Records contained in a dataset
**********

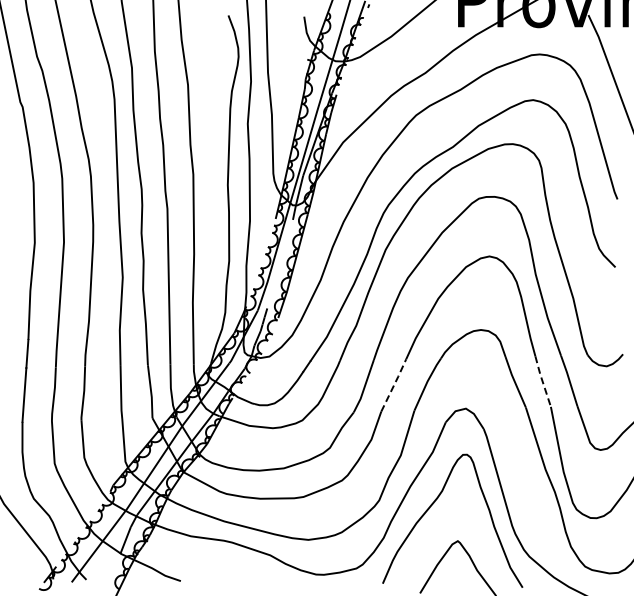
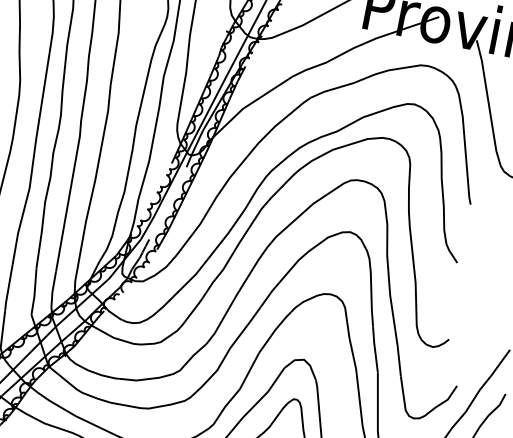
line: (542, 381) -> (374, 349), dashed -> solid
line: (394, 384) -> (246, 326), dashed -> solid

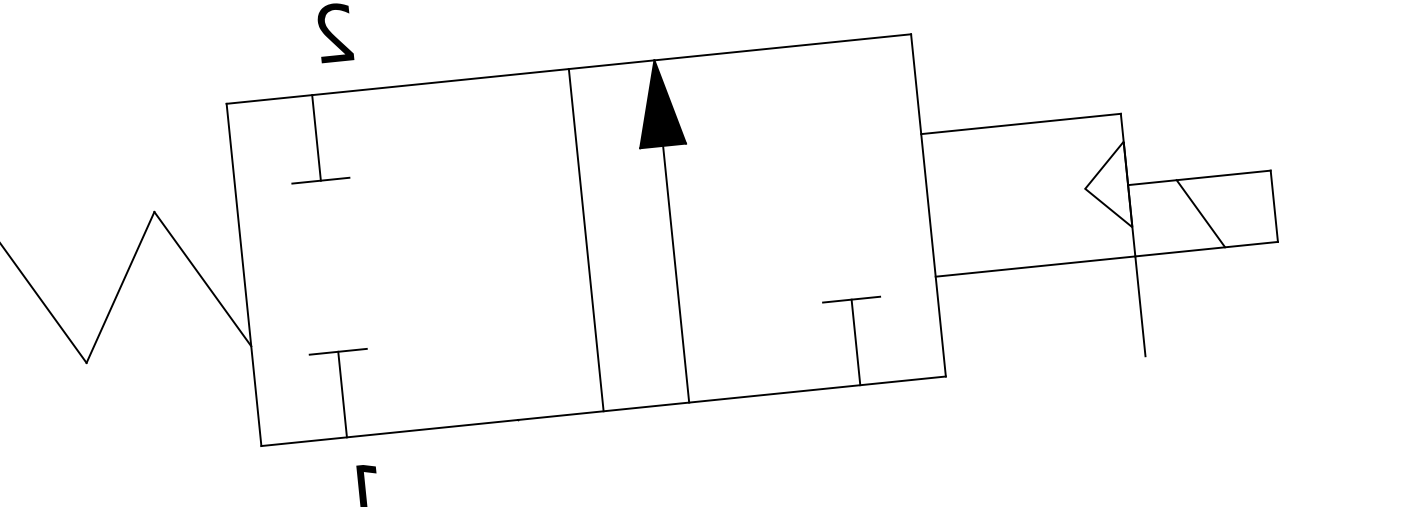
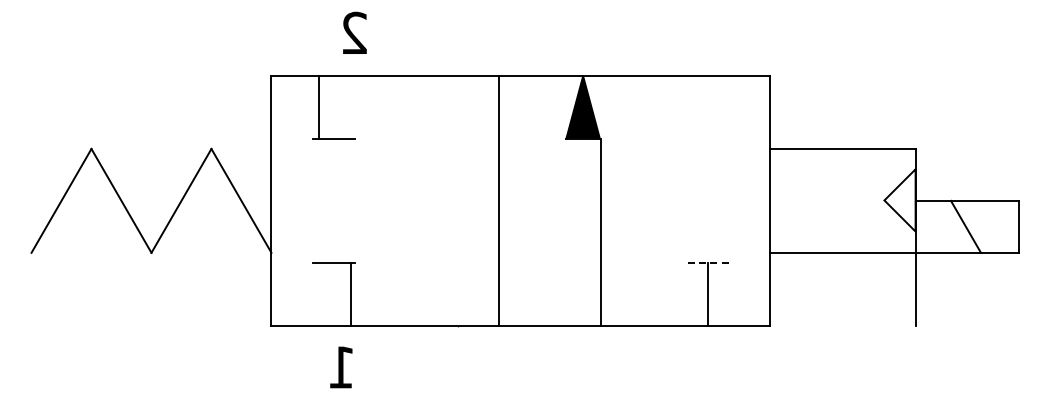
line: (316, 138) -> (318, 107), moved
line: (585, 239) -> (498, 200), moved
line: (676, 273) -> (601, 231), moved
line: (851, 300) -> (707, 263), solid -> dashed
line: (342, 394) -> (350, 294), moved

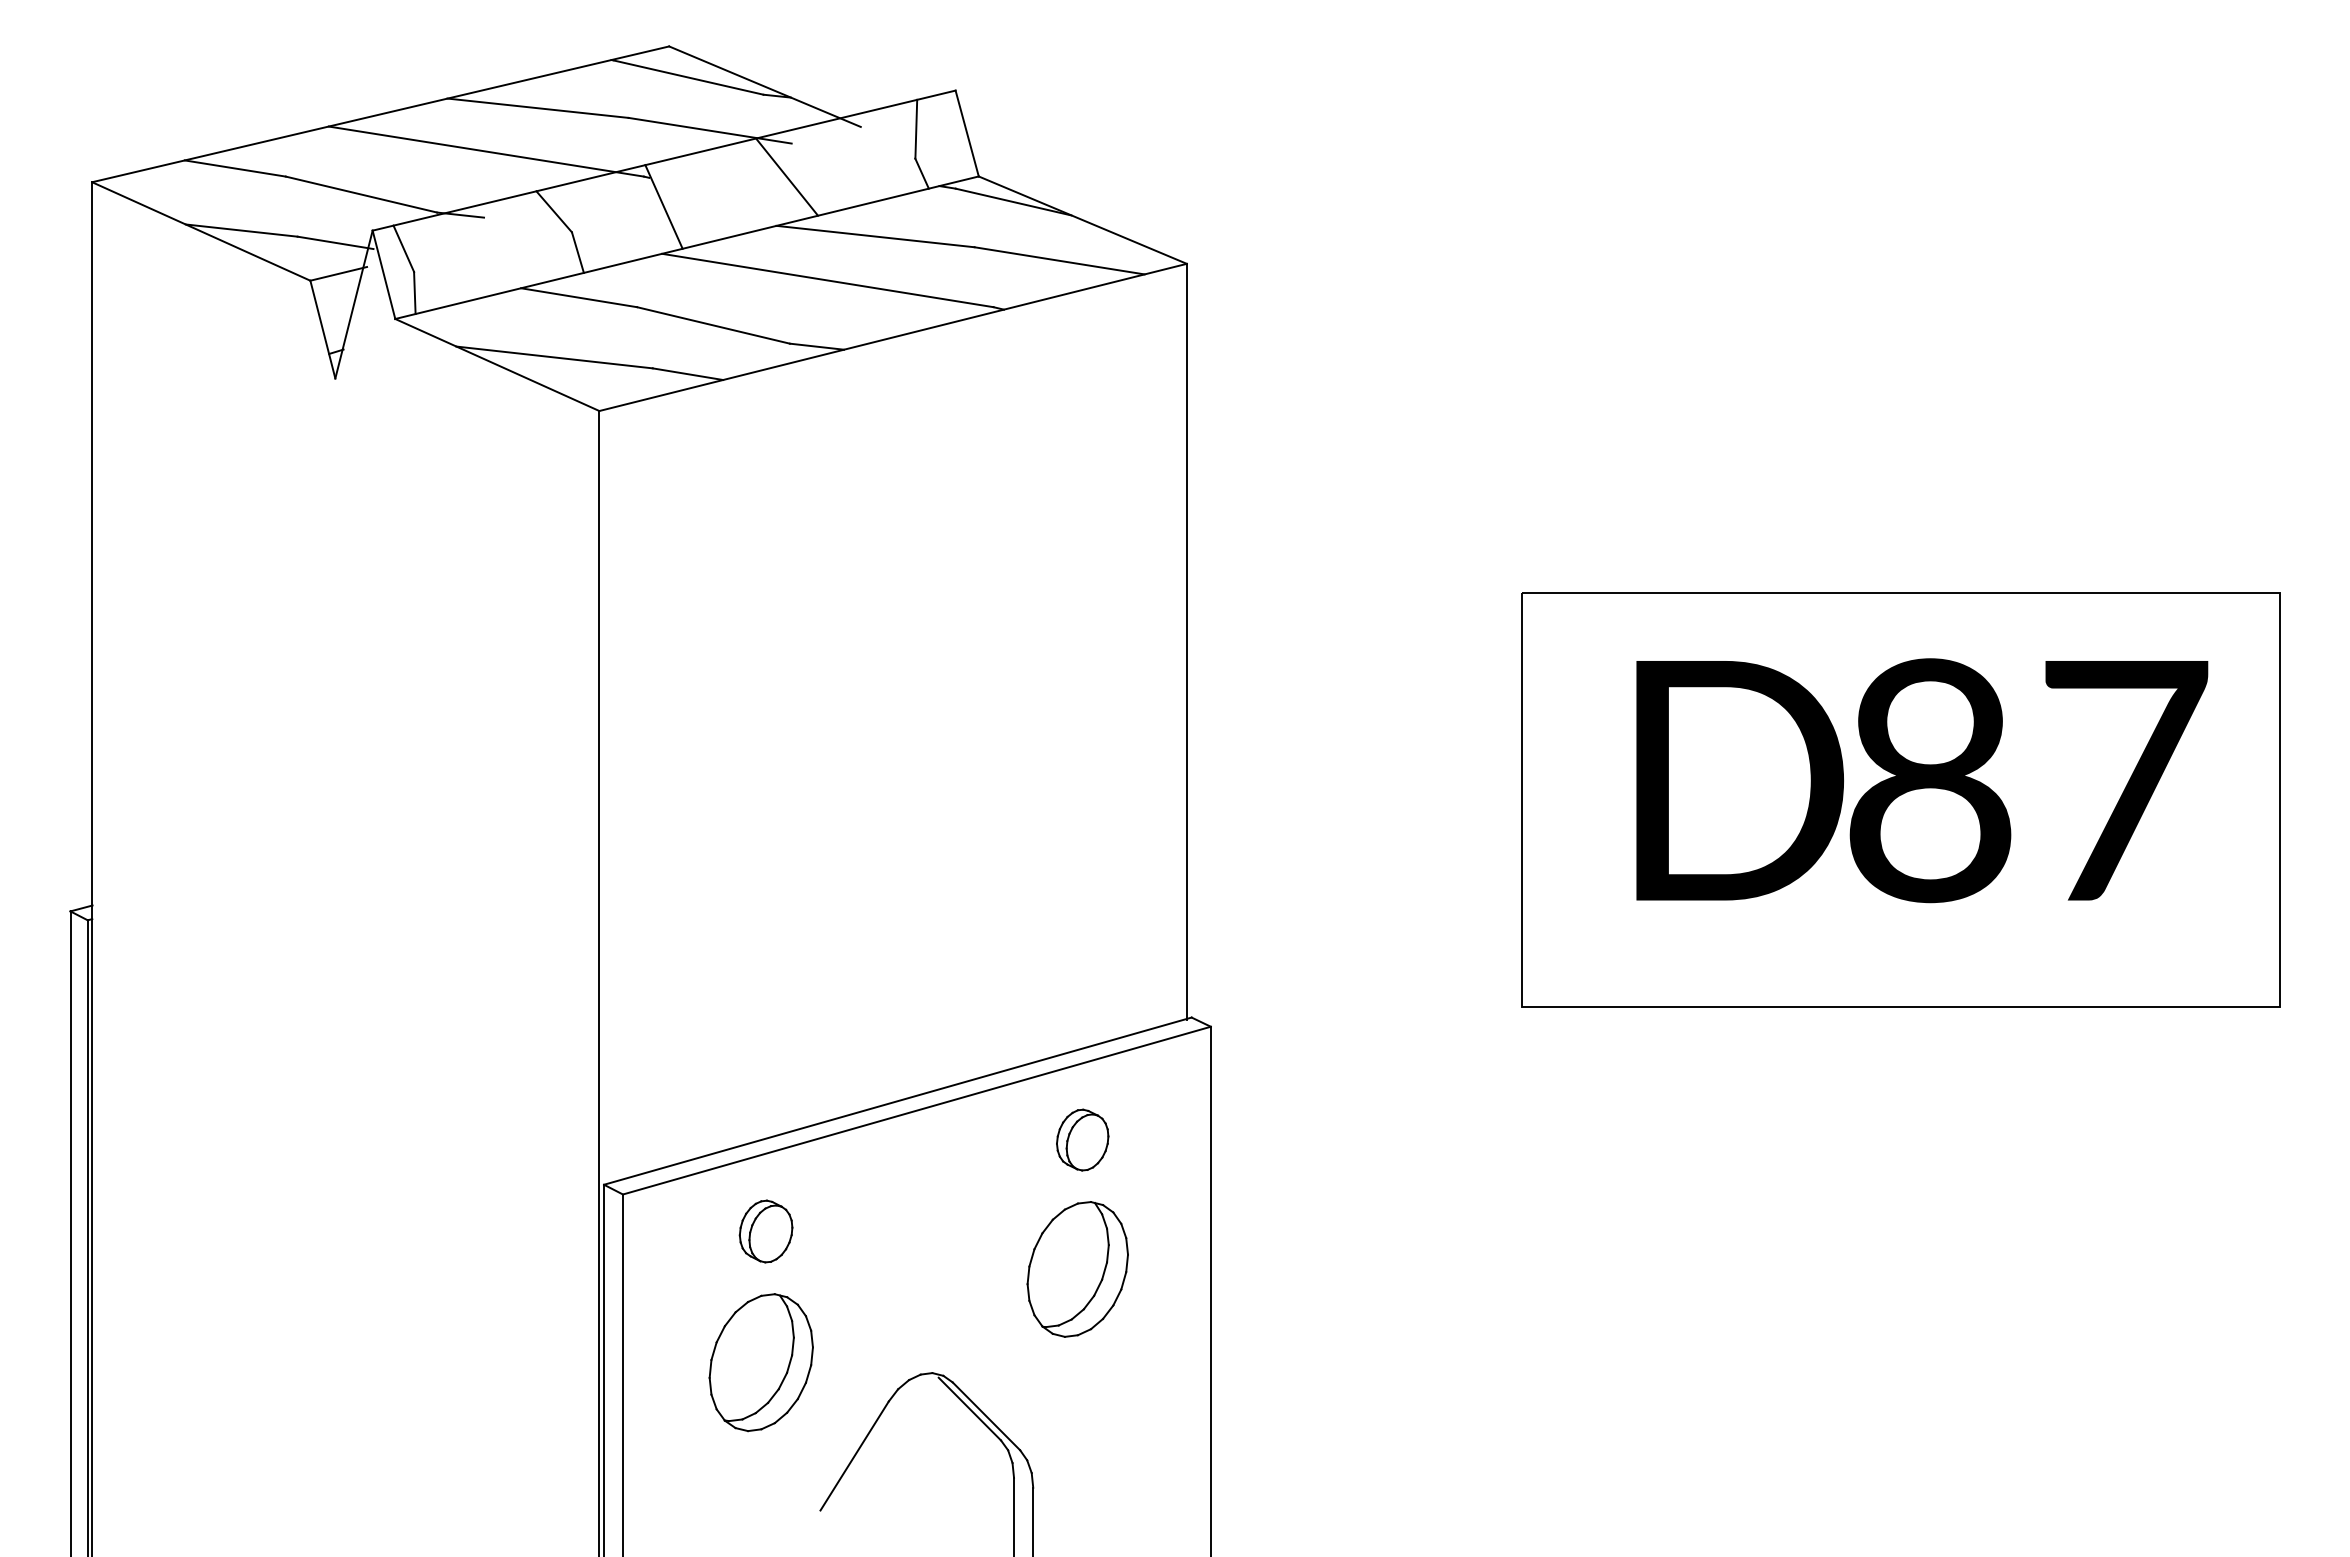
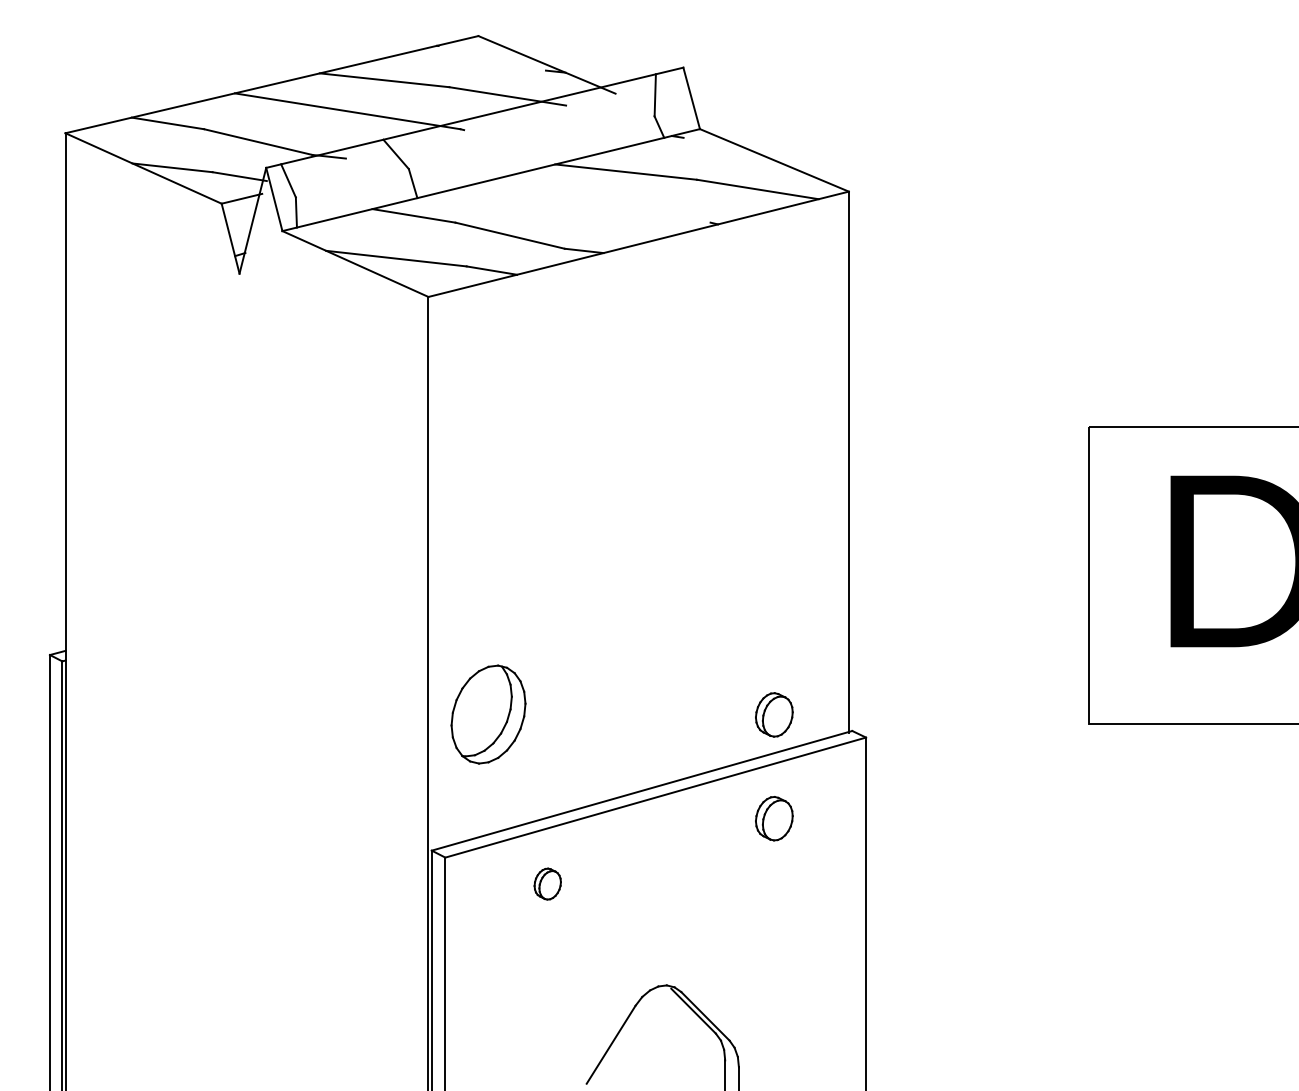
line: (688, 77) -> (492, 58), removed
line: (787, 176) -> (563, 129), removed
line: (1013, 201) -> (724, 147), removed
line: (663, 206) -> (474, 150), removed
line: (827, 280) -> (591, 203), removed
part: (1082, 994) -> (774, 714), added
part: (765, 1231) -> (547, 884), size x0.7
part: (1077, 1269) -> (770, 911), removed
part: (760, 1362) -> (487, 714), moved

**********

Please print the records above once more, word for word, omitting all pictures.

line: (542, 381) -> (374, 349), dashed -> solid
line: (394, 384) -> (246, 326), dashed -> solid

line: (316, 138) -> (318, 107), moved
line: (585, 239) -> (498, 200), moved
line: (676, 273) -> (601, 231), moved
line: (851, 300) -> (707, 263), solid -> dashed
line: (342, 394) -> (350, 294), moved

line: (688, 77) -> (492, 58), removed
line: (787, 176) -> (563, 129), removed
line: (1013, 201) -> (724, 147), removed
line: (663, 206) -> (474, 150), removed
line: (827, 280) -> (591, 203), removed
part: (1082, 994) -> (774, 714), added
part: (765, 1231) -> (547, 884), size x0.7
part: (1077, 1269) -> (770, 911), removed
part: (760, 1362) -> (487, 714), moved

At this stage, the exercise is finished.